- [WHAT TO WORK ON]
Write out, without any change, the part of the items that opens with the line containing "common name: Mute swan" and closes with the line containing "scientific name: Anas crecca", including both of those lines.

[Collection entries]
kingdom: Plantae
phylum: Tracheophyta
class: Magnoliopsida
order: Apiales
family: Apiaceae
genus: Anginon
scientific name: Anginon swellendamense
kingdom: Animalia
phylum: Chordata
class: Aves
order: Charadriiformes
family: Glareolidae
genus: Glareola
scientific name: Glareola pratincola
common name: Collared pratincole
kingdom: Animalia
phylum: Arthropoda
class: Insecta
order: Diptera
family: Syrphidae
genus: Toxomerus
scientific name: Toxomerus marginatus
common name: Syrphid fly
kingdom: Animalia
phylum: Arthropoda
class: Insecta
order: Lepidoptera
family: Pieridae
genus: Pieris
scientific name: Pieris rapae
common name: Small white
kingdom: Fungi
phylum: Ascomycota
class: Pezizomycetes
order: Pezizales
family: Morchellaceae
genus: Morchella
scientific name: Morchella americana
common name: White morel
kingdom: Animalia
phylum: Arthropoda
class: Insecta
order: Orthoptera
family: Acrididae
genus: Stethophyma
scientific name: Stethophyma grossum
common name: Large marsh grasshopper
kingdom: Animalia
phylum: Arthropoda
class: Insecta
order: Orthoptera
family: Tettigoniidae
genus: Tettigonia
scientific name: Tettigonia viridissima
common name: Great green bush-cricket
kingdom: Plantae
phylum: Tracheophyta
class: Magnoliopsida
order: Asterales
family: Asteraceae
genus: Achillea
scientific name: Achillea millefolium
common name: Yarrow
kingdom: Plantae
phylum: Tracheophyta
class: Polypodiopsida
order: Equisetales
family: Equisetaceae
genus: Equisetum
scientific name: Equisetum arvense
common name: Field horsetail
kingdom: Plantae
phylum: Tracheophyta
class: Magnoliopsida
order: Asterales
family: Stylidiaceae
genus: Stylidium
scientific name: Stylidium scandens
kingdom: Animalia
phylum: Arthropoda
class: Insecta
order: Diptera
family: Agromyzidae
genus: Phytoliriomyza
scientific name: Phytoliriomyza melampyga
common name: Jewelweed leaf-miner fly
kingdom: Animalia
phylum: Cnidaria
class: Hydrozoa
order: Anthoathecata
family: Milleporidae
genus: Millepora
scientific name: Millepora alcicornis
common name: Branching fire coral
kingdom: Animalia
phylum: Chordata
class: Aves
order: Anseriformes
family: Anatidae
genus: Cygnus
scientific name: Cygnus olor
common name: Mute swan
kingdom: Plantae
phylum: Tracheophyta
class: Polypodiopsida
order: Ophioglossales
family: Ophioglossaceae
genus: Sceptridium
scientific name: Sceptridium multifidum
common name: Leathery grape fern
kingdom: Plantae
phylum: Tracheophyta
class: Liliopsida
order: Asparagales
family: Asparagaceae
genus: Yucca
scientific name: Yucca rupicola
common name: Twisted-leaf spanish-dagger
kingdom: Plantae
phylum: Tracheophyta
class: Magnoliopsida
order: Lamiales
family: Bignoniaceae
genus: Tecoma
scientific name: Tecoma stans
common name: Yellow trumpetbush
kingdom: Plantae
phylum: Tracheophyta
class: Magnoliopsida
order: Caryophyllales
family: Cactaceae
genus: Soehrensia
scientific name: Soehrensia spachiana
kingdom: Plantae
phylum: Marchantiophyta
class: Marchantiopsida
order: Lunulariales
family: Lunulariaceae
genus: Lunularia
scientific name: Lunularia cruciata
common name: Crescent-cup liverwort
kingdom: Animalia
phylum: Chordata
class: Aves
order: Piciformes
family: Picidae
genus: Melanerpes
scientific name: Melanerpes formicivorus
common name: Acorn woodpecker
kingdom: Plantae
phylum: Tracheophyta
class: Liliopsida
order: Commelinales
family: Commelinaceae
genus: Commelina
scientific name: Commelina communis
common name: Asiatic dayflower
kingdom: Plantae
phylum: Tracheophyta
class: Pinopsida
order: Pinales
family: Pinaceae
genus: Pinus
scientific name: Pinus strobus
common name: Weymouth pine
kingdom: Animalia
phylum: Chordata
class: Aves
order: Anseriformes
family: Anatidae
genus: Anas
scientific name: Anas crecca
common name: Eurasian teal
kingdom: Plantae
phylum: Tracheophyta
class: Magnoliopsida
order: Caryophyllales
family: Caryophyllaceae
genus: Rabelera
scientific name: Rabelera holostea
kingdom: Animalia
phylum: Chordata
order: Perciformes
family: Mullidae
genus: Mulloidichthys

- [EXERCISE RESULT]
common name: Mute swan
kingdom: Plantae
phylum: Tracheophyta
class: Polypodiopsida
order: Ophioglossales
family: Ophioglossaceae
genus: Sceptridium
scientific name: Sceptridium multifidum
common name: Leathery grape fern
kingdom: Plantae
phylum: Tracheophyta
class: Liliopsida
order: Asparagales
family: Asparagaceae
genus: Yucca
scientific name: Yucca rupicola
common name: Twisted-leaf spanish-dagger
kingdom: Plantae
phylum: Tracheophyta
class: Magnoliopsida
order: Lamiales
family: Bignoniaceae
genus: Tecoma
scientific name: Tecoma stans
common name: Yellow trumpetbush
kingdom: Plantae
phylum: Tracheophyta
class: Magnoliopsida
order: Caryophyllales
family: Cactaceae
genus: Soehrensia
scientific name: Soehrensia spachiana
kingdom: Plantae
phylum: Marchantiophyta
class: Marchantiopsida
order: Lunulariales
family: Lunulariaceae
genus: Lunularia
scientific name: Lunularia cruciata
common name: Crescent-cup liverwort
kingdom: Animalia
phylum: Chordata
class: Aves
order: Piciformes
family: Picidae
genus: Melanerpes
scientific name: Melanerpes formicivorus
common name: Acorn woodpecker
kingdom: Plantae
phylum: Tracheophyta
class: Liliopsida
order: Commelinales
family: Commelinaceae
genus: Commelina
scientific name: Commelina communis
common name: Asiatic dayflower
kingdom: Plantae
phylum: Tracheophyta
class: Pinopsida
order: Pinales
family: Pinaceae
genus: Pinus
scientific name: Pinus strobus
common name: Weymouth pine
kingdom: Animalia
phylum: Chordata
class: Aves
order: Anseriformes
family: Anatidae
genus: Anas
scientific name: Anas crecca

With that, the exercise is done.